━━━━━ SUPPLIED DATA ━━━━━

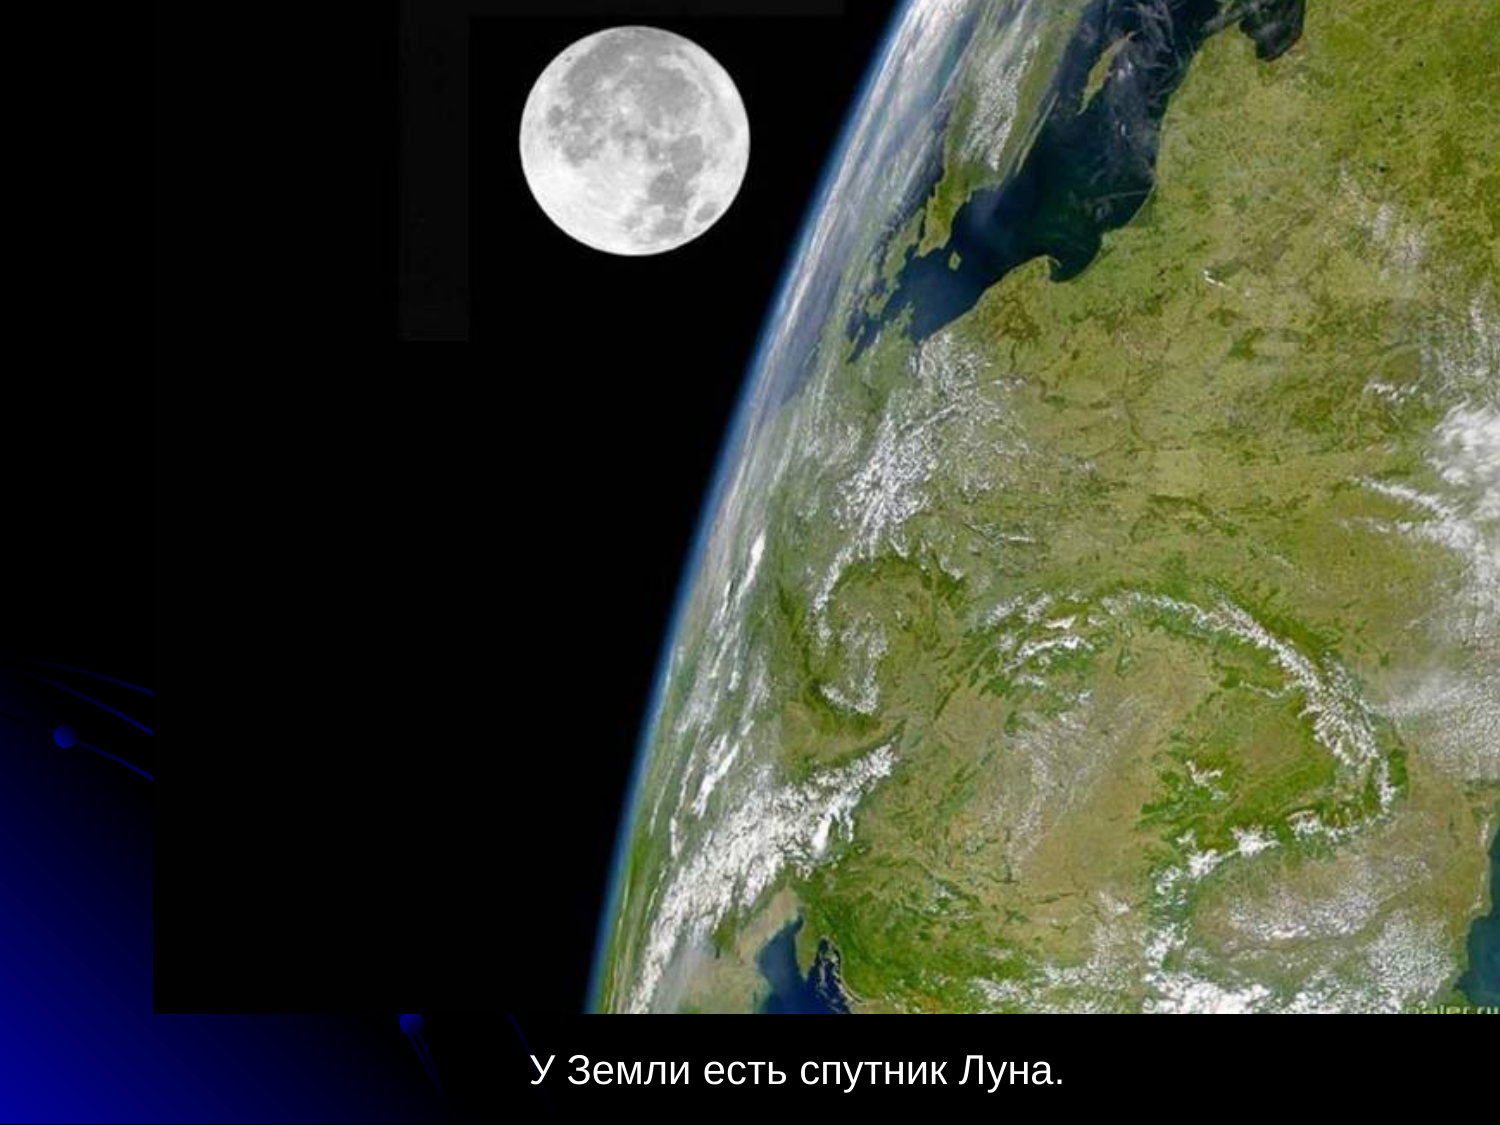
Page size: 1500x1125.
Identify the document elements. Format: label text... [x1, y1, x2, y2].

picture [153, 0, 1500, 1015]
list У Земли есть спутник Луна. [348, 1034, 1247, 1125]
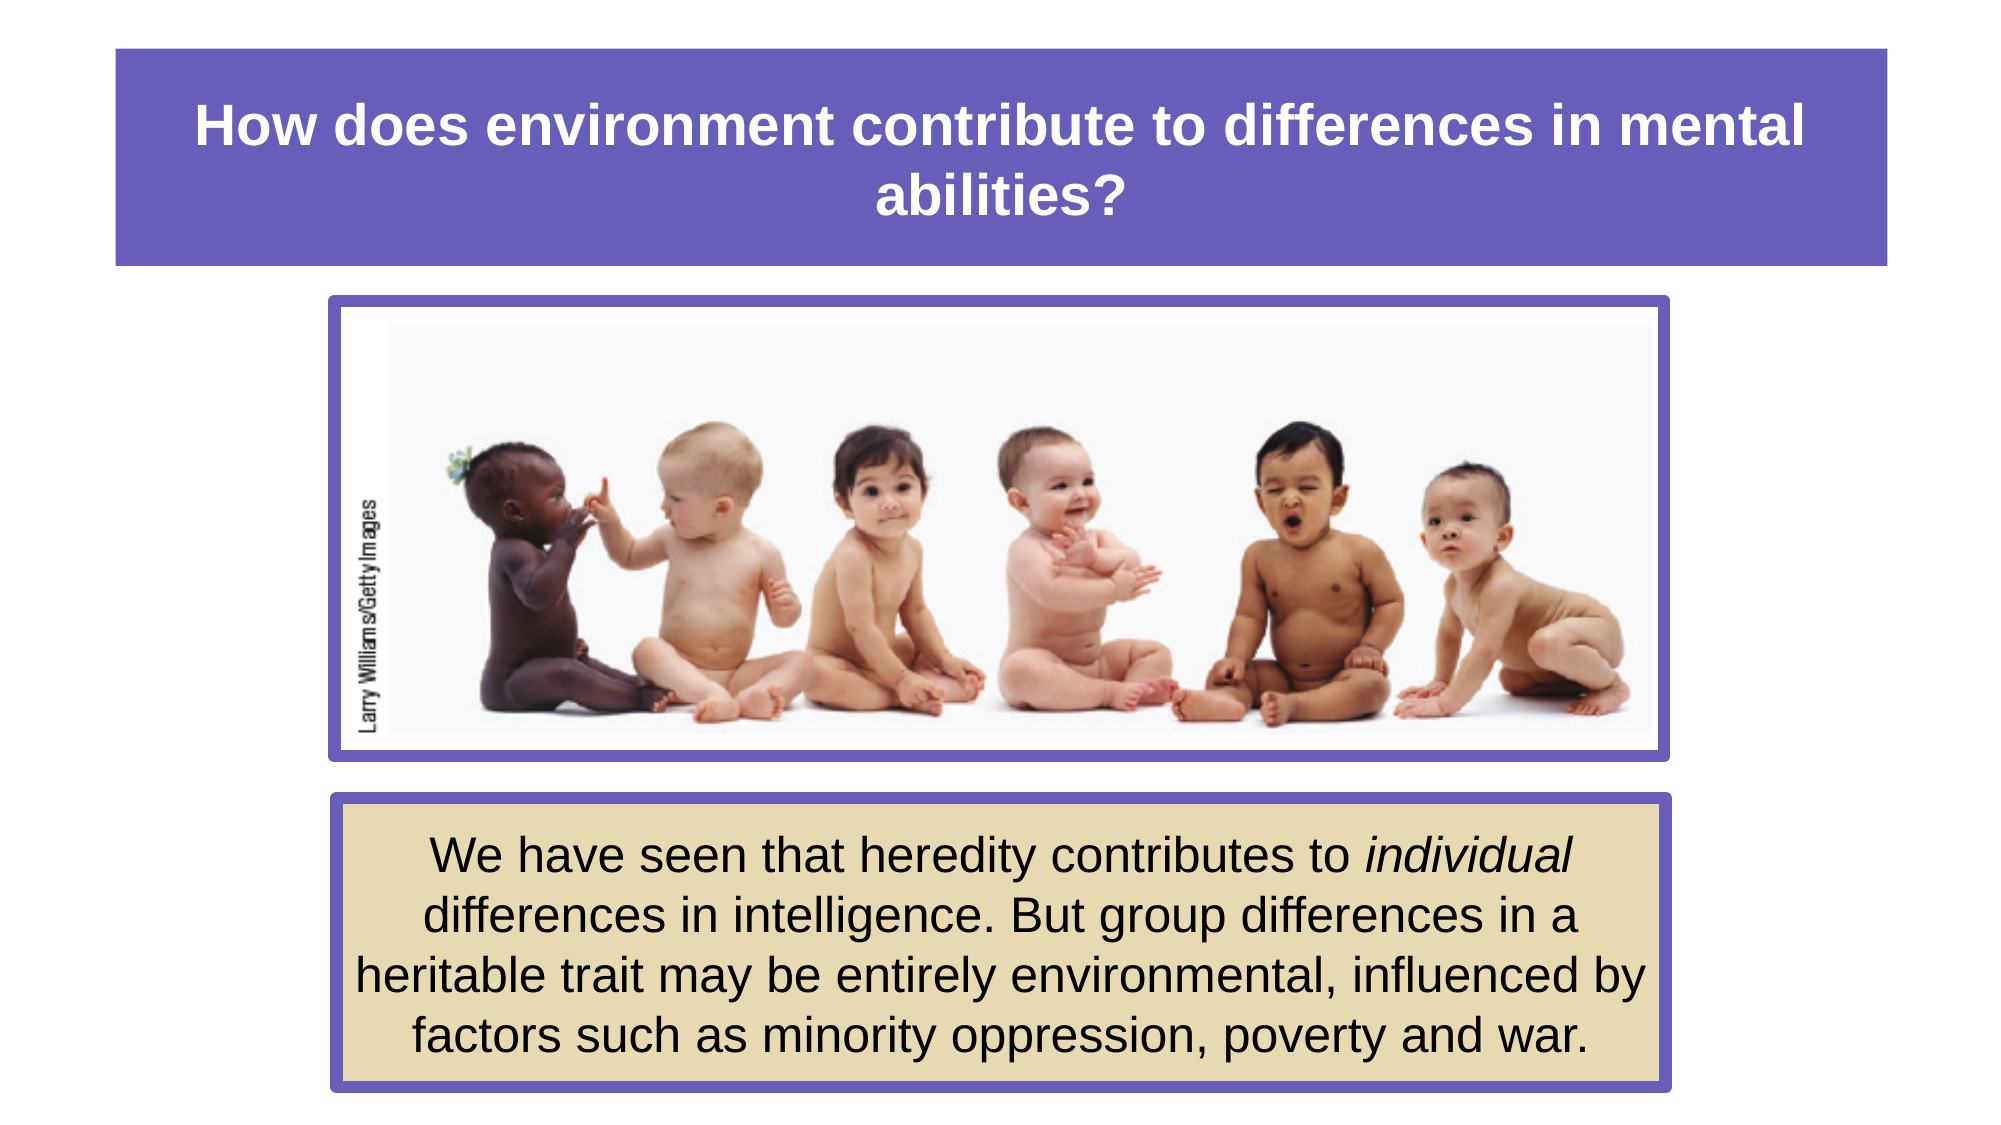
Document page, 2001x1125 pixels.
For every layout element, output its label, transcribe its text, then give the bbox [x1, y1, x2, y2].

title How does environment contribute to differences in mental abilities? [115, 48, 1888, 266]
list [340, 307, 1658, 750]
list We have seen that heredity contributes to individual differences in intelligence. But group differences in a heritable trait may be entirely environmental, influenced by factors such as minority oppression, poverty and war. [330, 792, 1672, 1093]
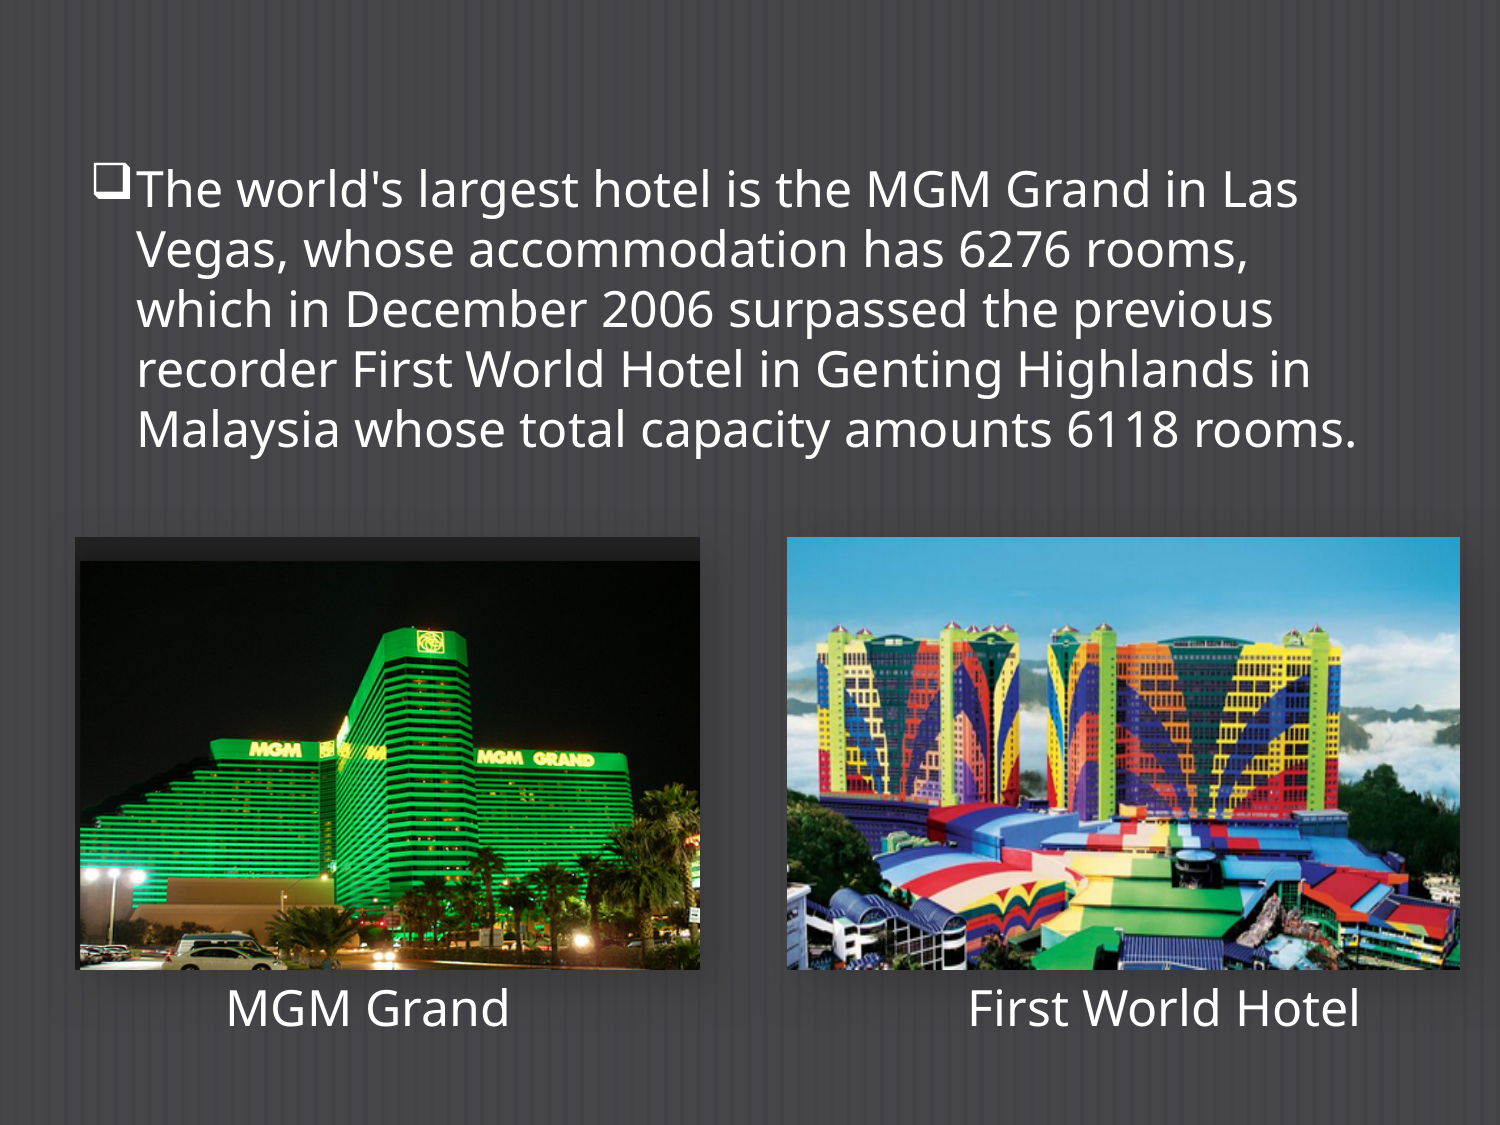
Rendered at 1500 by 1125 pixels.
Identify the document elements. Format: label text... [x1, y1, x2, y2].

━━━━━

EXERCISE OBJECTIVE: Skip the pictures, then retype every line above exactly.

TASK SOLUTION:
Page size: 1500x1125.
Identify the document elements. Format: label text... [x1, y1, x2, y2].

picture [153, 0, 1500, 1015]
list У Земли есть спутник Луна. [348, 1034, 1247, 1125]
Document page, 2001x1125 pixels.
For every layout element, output its label, transcribe its text, then give the bbox [x1, y1, x2, y2].

title How does environment contribute to differences in mental abilities? [115, 48, 1888, 266]
list [340, 307, 1658, 750]
list We have seen that heredity contributes to individual differences in intelligence. But group differences in a heritable trait may be entirely environmental, influenced by factors such as minority oppression, poverty and war. [330, 792, 1672, 1093]
Rendered at 1500 by 1125 pixels.
Identify the document elements. Format: label text... [x1, y1, x2, y2].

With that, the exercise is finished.